Katrina crossed her arms over her chest. “I don’t like that look on your face one bit.”
Rhiannon opened her eyes very wide, giving her best impression of what innocence might look like. “What? You wanted me to talk to him.”
“Not to use him, Rhi,” Katrina snapped. “Why are you so obsessed with buying Matchmaker anyway? I mean, I know buying your competitor and shutting them down is a time-honored technique to grab market share, but is it really necessary?”
“It’s necessary.”
“Explain.”
Filled with restless energy, Rhiannon got up to pace the room. “What happens whenever there’s progress? Backlash. It is progress that you can find someone to have a drink with from your phone. That’s true. And it’s also true that people long for what they thought they had before. I heard it at that conference, the rumblings getting louder. If we buy Matchmaker, we don’t just buy their data and their infrastructure. We buy their name. Their respect. We modernize it a little, make it more mobile friendly, and then keep it as another option for our users. Crush for now. Matchmaker for forever.”
“Damn.” Katrina narrowed her eyes. “That’s a slogan.”
“It is.” Rhiannon grinned, a little reckless. But most importantly, she felt strong again.
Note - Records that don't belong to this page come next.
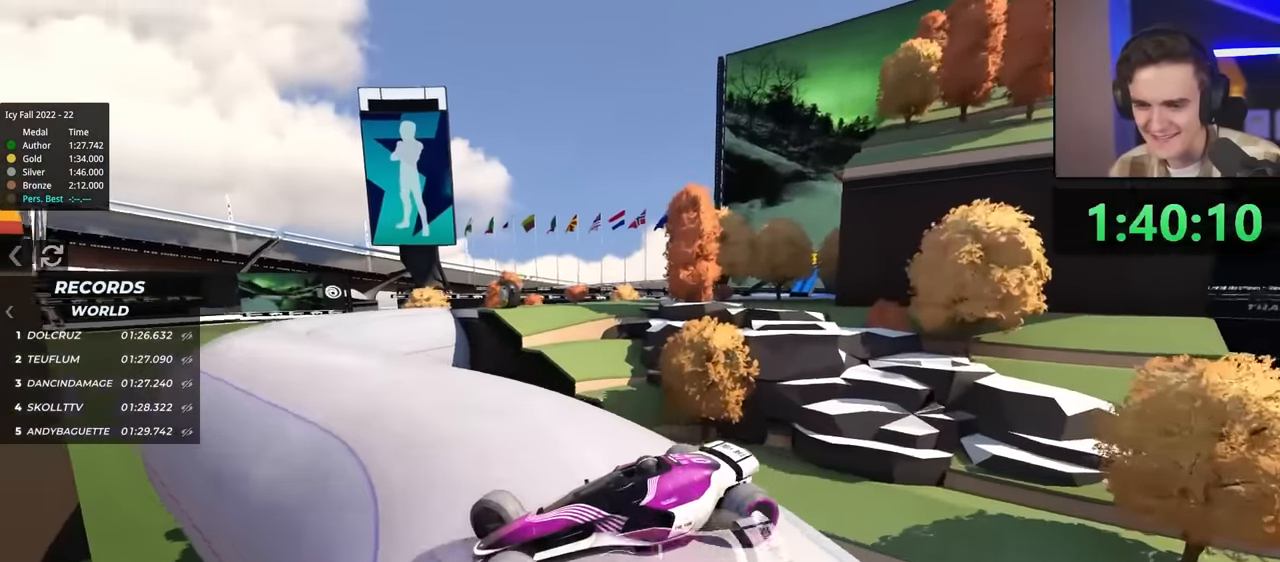
{"keys": ["right", "up"], "events": [[267, "brake", "down"], [350, "brake", "up"]]}
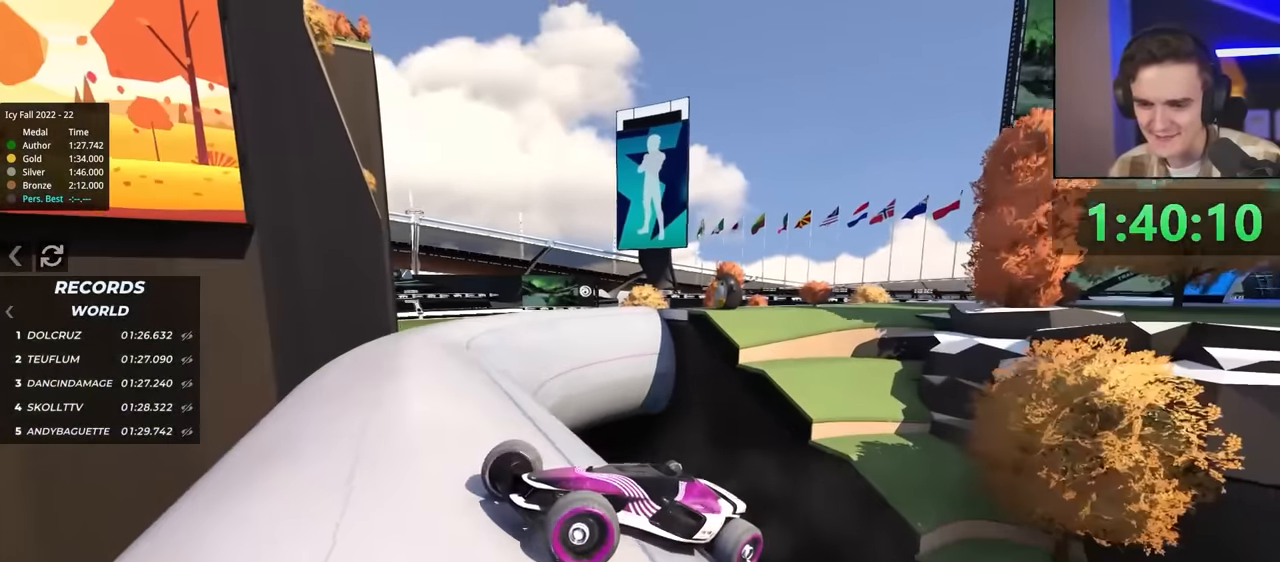
{"keys": ["brake", "right", "up"], "events": [[134, "brake", "down"]]}
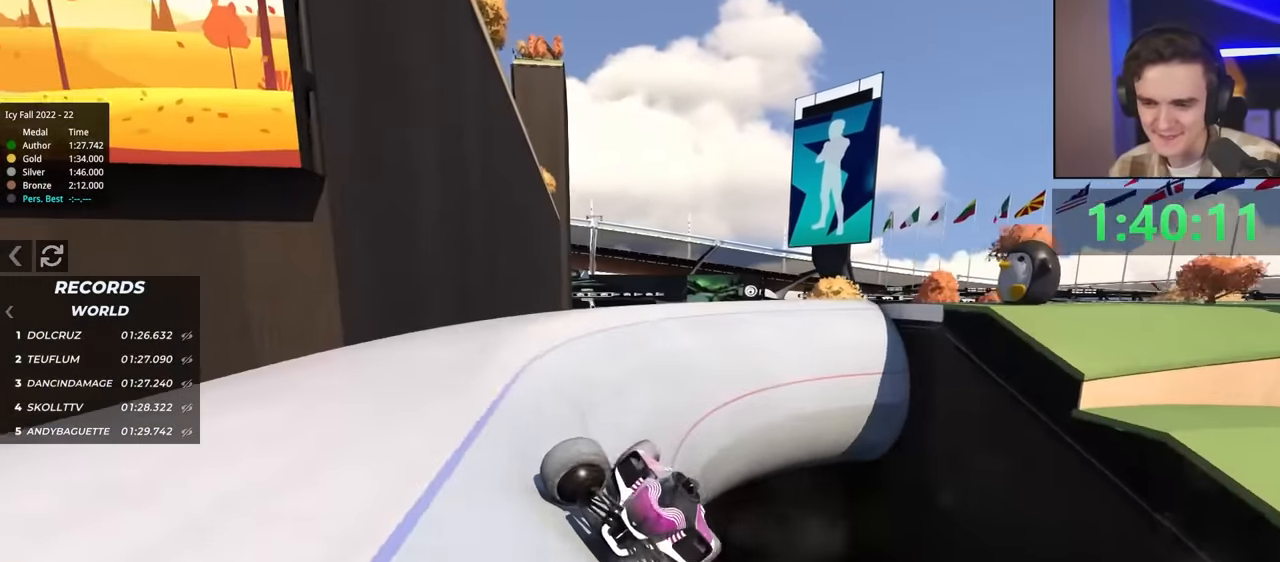
{"keys": [], "events": [[200, "brake", "up"], [234, "right", "up"], [250, "up", "up"]]}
Yes, finally. She had a good reason, a strong reason to see Samson again, one that had nothing to do with her feelings or their history.
Phew. A girl could only deal with her emotions so much.
“Matchmaker is our insurance against a backlash. We can stay on top, even if everyone decides to delete Crush tomorrow and try a method for love that doesn’t include their phones. Sure, maybe they’ll go to the bar or the grocery store. But more likely, they’ll go back to their computers.”
Katrina steepled her hands under her chin. “Does this have something to do with Peter?”
Ouch. Couldn’t hide anything from her best friend. “This has to do with success.” If that success was also about revenge, well. Rhiannon couldn’t help that. “I’ll talk to Samson. Listen to him, talk to him, get my closure.” Rhiannon shrugged. “And then, I’ll ask him for a favor.” When he was feeling bad.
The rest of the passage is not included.